Recovered 50 billion dollars
For the United States, the first step was the Federal Reserve introducing the Kingdom's digital dollar. Central banks and governments around the world have accelerated their request for proposals of digital currencies supported by the central bank, or CBDC. The International Payment Bank recently noted that the pandemic could place CBDC calls on a sharper focus, highlighting the value of having access to various payment instruments and needing any Any means of payment against a range of threats. Education

CBDCs, such as the digital dollar, will serve 70 million Americans with no history, who are currently waiting weekly to check for incoming relief. US Postal Service in remote locations can verify identity information, and connect customers with low-cost financial services such as cash checks, bill payments and savings accounts. In fact, this type of mechanism was introduced by the House of Representatives last year in a bipartisan amendment to increase financial inclusion.
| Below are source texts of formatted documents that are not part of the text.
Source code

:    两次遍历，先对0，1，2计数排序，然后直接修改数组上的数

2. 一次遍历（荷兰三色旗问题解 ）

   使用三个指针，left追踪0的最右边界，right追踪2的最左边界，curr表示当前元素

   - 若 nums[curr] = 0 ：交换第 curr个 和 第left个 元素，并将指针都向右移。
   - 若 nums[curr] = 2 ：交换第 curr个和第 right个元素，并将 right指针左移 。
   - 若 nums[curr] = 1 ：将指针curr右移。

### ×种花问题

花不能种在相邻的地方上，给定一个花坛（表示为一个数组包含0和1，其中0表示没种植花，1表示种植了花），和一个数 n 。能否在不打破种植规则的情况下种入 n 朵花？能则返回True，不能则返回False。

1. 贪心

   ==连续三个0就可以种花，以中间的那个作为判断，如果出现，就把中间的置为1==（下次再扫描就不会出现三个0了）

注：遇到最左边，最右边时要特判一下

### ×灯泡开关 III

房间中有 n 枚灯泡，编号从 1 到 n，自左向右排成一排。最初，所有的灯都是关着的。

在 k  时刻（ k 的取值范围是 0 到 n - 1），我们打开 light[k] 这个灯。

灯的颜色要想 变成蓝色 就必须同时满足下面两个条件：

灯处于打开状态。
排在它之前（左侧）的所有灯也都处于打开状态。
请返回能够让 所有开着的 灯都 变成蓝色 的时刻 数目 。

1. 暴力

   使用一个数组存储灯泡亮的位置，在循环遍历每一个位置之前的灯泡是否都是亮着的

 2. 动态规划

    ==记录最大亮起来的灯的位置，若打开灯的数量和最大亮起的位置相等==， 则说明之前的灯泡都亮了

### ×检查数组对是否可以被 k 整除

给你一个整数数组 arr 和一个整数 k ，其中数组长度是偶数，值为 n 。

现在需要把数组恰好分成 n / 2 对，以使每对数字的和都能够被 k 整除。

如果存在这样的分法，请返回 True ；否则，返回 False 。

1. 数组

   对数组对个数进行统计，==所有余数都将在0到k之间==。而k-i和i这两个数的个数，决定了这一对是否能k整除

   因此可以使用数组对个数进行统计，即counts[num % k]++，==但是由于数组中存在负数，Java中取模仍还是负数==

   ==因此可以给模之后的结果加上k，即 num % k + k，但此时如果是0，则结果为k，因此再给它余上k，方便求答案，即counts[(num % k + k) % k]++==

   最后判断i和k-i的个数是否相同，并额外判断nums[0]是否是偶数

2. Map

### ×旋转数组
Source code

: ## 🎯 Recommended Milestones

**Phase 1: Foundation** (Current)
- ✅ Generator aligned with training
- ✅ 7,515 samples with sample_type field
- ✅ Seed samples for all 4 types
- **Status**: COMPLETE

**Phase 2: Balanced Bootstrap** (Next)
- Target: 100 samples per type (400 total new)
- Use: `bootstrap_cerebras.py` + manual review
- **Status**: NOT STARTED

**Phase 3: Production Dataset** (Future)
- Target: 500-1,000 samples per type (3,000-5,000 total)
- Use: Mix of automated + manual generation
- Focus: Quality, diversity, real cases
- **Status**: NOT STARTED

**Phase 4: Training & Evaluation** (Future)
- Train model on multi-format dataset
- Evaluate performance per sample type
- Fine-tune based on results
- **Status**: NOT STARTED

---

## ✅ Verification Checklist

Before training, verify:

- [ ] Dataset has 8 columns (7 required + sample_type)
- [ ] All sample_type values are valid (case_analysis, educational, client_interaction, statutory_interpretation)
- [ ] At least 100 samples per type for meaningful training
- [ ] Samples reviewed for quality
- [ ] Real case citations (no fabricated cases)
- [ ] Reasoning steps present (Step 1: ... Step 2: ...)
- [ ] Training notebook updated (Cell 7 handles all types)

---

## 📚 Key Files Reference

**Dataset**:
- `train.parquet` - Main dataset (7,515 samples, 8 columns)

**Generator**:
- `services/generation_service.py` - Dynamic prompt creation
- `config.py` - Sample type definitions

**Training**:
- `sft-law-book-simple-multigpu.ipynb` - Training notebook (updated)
Disaster relief agencies have designed their voucher programs with unbounded users and no connection in mind. Similar solutions to the US benefit system will also serve the unlimited US population, as well as reduce fees for commercial banks and avoid related losses from inefficient payments.

In contrast, the financial infrastructure is used globally to spread government payments, Haiti's ACH transfers are expensive, slow and depend on banks. Some ACH payment providers charge a flat fee, from about 20 cents to $ 1.50 per transaction; others charge between 0.5 and 1.5 percent. If these costs are not waived, the US government may have to spend between 48 million and 359 million dollars for lifesaving aid based on transaction fees, based on 128.6 million families and 110, 6 million single adults are likely to be disbursed.

For 25 percent of US households that are not guaranteed or guaranteed, the government may need to pay an additional $ 3 for each check sent, totaling $ 165 million, increasing the total distribution costs. Relief checks range from 50 million to 500 million dollars.

In other words, if the US Covid-19 relief can be sent using blockchain-based digital dollars, the Treasury will recover 0.25 to 2.5% of the total bailout or up. up to 50 billion dollars by saving fees and transaction costs.

Urgent need for digital money
In times of crisis, innovations such as those implemented in disaster relief work will have new potential.

The Cares Act initially emphasized the urgent need for digital money to spread checks. While this was cut from the final law, several other proposals in Congress recognized the urgency for new digital solutions to bring economic relief.

For example, US representative Rashida Tlaib has proposed an Automated Enhancement Act for the community, for example, which includes the public digital money system managed by the Treasury. The Chairman of the Financial Services Commission, Maxine Waters, has proposed creating an Islamic digital wallet in its proposed bill to provide economic payments.

The emerging technology behind humanitarian aid applications provides efficient, fast and transparent economic disbursement tools for the world's most vulnerable communities during the Covid-19 pandemic. Through smart collaboration between fintech, government and nonprofit organizations, many people can get the artery they need fast enough to prevent unnecessary suffering and minimize economic losses. group.